WHAT YOU WILL DO | Reproduce exactly the lines of the material beneath, from the line that contains "focal_mm: 27" to the line that contains "f_number: 1.78", both included, and no other lines.

TASK INPUT |
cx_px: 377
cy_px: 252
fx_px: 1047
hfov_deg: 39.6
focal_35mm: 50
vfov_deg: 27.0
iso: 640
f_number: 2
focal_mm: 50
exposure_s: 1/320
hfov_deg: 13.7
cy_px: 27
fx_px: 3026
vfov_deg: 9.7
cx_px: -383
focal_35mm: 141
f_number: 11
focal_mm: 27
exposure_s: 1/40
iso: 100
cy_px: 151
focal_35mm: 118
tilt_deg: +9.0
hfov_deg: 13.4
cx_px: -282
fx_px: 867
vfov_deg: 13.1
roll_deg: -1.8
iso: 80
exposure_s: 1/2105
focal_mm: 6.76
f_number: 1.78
--
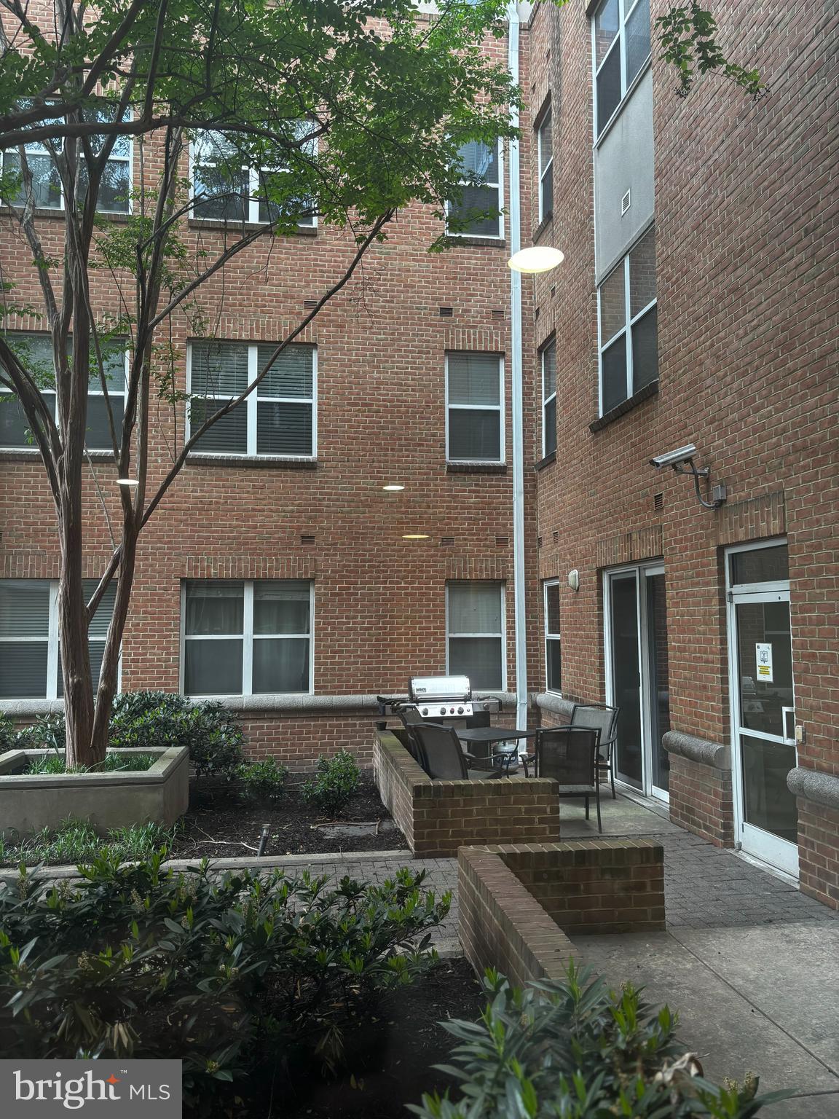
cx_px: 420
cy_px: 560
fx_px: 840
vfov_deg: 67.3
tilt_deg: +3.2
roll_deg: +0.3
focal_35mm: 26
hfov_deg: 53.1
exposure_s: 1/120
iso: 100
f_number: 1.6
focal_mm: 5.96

ANSWER BELOW |
focal_mm: 27
exposure_s: 1/40
iso: 100
cy_px: 151
focal_35mm: 118
tilt_deg: +9.0
hfov_deg: 13.4
cx_px: -282
fx_px: 867
vfov_deg: 13.1
roll_deg: -1.8
iso: 80
exposure_s: 1/2105
focal_mm: 6.76
f_number: 1.78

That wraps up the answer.